Expected Audience and Prerequisites

This tutorial is intended for:

networking researchers exploring programmable data planes,
systems researchers working on transport, offload, or AI networking,
educators introducing programmable networking platforms, and
industry practitioners deploying SmartNICs, DPUs, or related programmable NIC technologies.

Prerequisites

Participants should have:

basic networking knowledge,
familiarity with programming in C, P4, or similar languages, and
a laptop capable of running the provided VM/container environment.

Laptop Requirements

Participants should bring a laptop to access a remote lab environment used in the hands-on sessions. No specialized hardware is required. The exercises will run on NVIDIA BlueField-3 platforms and will include packet-processing and transport-programmability experiments using DOCA-based tooling. Tutorial materials will be made available before the session.

Biographies

Fernando M. V. Ramos (fvramos@tecnico.ulisboa.pt) is an Associate Professor at the Instituto Superior Técnico, University of Lisbon, and a Senior Researcher at INESC-ID. His research interests include programmable networking, networked systems, security, and the interplay of AI with systems and networking. He is currently co-chair of the P4 Education Working Group. Before joining IST, he held positions at the Faculty of Sciences of the University of Lisbon, the University of Cambridge, Telefónica Research, and Altice Labs. He holds a Ph.D. from the University of Cambridge.

Muhammad Shahbaz (msbaz@umich.edu) is an Assistant Professor of Computer Science at the University of Michigan. His research focuses on abstractions, compilers, and architectures for emerging workloads, including machine learning. He completed postdoctoral research at Stanford University and earned his Ph.D. and M.A. in Computer Science from Princeton University. His recognitions include the NSF CAREER Award and the ACM SOSR Systems Award.
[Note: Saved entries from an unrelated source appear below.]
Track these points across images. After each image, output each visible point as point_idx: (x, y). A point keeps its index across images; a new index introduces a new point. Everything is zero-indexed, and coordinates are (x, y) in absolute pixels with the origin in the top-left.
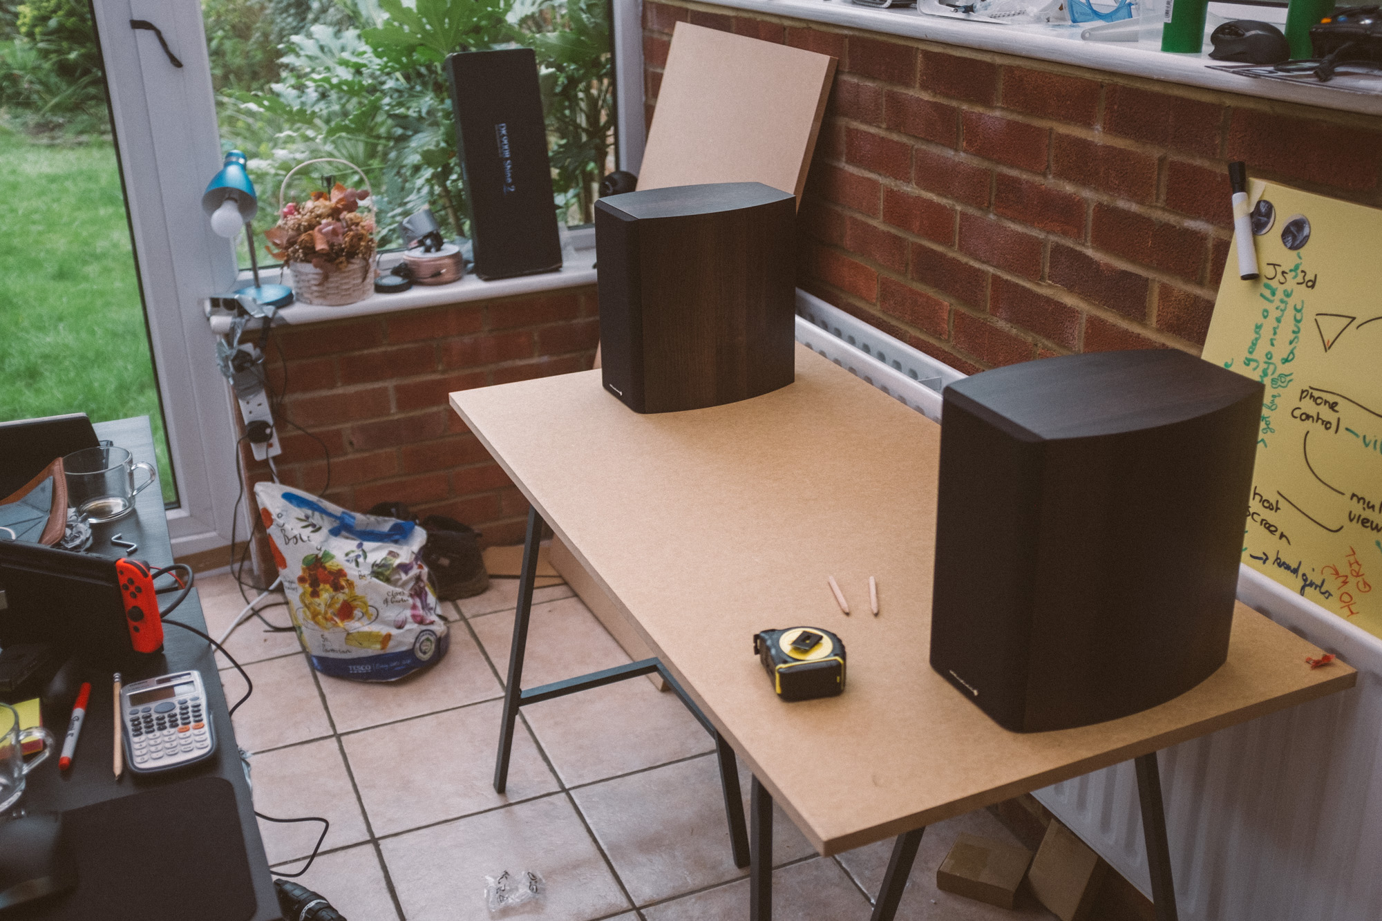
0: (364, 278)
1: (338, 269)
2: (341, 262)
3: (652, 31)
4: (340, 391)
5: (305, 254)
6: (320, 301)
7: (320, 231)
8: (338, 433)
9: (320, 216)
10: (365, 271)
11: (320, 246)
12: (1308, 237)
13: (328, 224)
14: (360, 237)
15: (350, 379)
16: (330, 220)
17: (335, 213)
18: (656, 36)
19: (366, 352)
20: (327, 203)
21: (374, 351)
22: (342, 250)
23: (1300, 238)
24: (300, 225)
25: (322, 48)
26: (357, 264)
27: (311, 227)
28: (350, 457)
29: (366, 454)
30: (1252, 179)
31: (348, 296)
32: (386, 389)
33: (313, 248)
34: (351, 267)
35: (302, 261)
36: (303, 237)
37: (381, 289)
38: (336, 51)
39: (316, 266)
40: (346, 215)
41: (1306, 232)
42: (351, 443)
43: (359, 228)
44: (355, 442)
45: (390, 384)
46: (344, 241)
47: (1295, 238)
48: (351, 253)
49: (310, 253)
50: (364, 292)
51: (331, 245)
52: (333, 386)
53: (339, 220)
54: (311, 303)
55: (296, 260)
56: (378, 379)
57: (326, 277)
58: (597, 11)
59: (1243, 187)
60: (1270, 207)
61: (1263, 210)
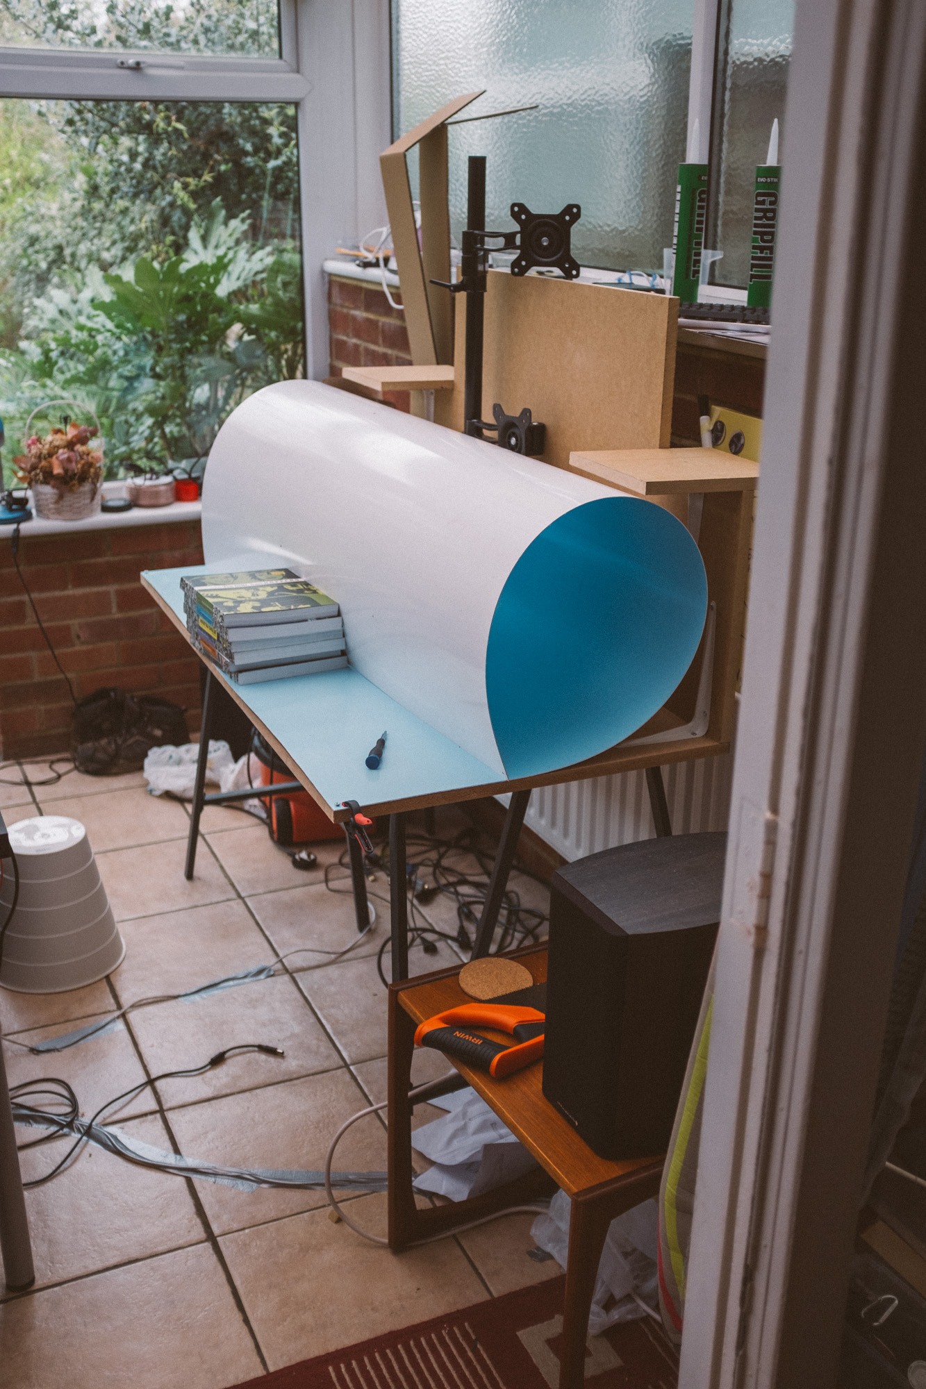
0: (92, 499)
1: (71, 490)
2: (74, 485)
3: (336, 305)
4: (70, 592)
5: (44, 478)
6: (56, 516)
7: (57, 458)
8: (68, 628)
9: (58, 447)
10: (94, 492)
11: (57, 470)
12: (743, 445)
13: (64, 453)
14: (90, 465)
15: (79, 583)
16: (66, 450)
17: (70, 445)
18: (339, 309)
19: (93, 561)
20: (64, 437)
21: (99, 560)
22: (75, 475)
23: (739, 445)
24: (41, 453)
25: (61, 312)
26: (87, 487)
27: (50, 455)
28: (78, 648)
29: (90, 647)
30: (713, 406)
31: (78, 513)
32: (107, 593)
33: (52, 472)
34: (82, 489)
35: (42, 483)
36: (43, 463)
37: (106, 509)
38: (73, 316)
39: (53, 487)
40: (79, 448)
41: (742, 441)
42: (78, 637)
43: (90, 458)
44: (81, 635)
45: (112, 588)
46: (76, 467)
47: (736, 446)
48: (83, 477)
49: (48, 477)
50: (92, 511)
51: (66, 471)
52: (65, 588)
53: (72, 450)
54: (48, 518)
55: (37, 482)
56: (102, 584)
57: (61, 497)
58: (291, 287)
59: (708, 412)
60: (723, 425)
61: (719, 427)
Mina Tahmasbi Arashloo (mina.arashloo@uwaterloo.ca) is an Assistant Professor of Computer Science and Canada Research Chair at the University of Waterloo. Her research focuses on networked systems that are flexible, adaptable, formally analyzable, and still able to meet strict performance requirements. She was previously a presidential postdoctoral fellow at Cornell University and received her Ph.D. from Princeton University. Her recognitions include a Canada Research Chair, the N2Women Rising Star Award, the ACM SIGCOMM Doctoral Dissertation Award, and the Microsoft Research Dissertation Grant.

Mario Baldi (mbaldi@nvidia.com) is a Distinguished Architect at NVIDIA. He served for several years as co-chair of the P4 Architecture Workgroup and has held roles in both startups and established networking companies, as well as visiting professorships on four continents. He holds a Ph.D. in Computer and Systems Engineering from Politecnico di Torino.

Additional Information

All supporting materials will be made available at least one month before the tutorial.